Top of Supplied data

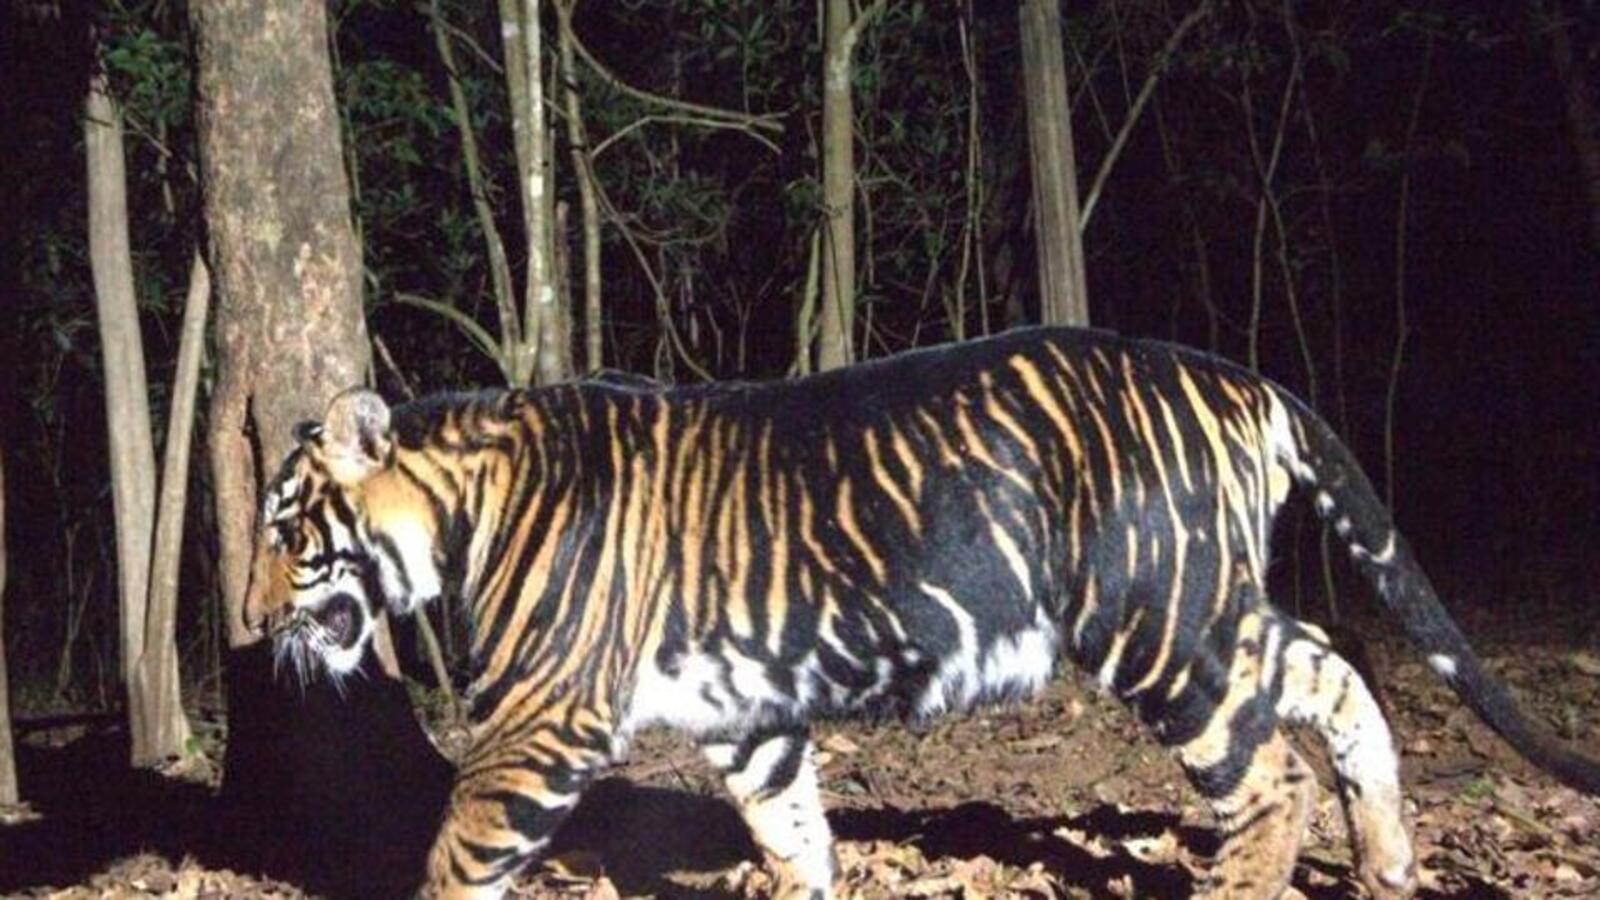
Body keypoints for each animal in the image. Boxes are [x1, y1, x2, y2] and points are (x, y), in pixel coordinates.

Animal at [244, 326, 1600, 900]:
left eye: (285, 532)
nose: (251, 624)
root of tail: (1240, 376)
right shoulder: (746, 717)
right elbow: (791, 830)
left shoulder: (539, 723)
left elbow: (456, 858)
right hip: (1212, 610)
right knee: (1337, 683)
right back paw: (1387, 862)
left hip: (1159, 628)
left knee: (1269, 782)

Bottom of Supplied data

- _Requirement_: In the material above, find each line containing the word "right" and copy it.

- _Completed exercise_:
right shoulder: (746, 717)
right elbow: (791, 830)
right hip: (1212, 610)
right knee: (1337, 683)
right back paw: (1387, 862)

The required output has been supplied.